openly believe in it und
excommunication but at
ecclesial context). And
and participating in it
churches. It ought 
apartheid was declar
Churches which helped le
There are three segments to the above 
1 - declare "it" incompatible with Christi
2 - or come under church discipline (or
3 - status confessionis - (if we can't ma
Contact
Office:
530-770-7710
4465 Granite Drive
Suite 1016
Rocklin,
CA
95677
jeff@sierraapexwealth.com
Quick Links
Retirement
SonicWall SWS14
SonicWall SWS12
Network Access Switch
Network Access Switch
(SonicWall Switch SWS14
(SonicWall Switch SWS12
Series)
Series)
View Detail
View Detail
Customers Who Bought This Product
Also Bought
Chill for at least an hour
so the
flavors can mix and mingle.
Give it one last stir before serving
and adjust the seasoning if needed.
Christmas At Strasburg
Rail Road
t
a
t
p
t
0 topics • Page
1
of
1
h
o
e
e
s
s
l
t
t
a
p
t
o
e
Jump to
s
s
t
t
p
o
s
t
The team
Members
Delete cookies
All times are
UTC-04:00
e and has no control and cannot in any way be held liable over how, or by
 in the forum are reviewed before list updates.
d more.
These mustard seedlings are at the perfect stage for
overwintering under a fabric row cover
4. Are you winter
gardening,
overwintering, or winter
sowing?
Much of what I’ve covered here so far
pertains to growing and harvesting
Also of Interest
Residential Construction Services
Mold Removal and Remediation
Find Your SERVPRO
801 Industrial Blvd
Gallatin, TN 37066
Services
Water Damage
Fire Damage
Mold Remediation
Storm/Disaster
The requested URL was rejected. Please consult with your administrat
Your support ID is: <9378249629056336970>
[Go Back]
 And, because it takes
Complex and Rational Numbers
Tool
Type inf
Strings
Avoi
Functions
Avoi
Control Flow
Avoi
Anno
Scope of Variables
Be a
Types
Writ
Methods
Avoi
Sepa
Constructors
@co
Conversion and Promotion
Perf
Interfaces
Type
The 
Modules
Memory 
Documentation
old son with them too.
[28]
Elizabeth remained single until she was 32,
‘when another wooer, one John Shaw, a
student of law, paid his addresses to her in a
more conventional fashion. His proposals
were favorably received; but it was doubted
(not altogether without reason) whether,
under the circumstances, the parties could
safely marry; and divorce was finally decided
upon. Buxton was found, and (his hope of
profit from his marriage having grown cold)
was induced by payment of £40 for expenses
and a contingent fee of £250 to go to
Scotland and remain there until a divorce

- **Exercise aim**
If a line in the records above has the word "Remediation", copy it out.

- **Answer space**
Mold Removal and Remediation
Mold Remediation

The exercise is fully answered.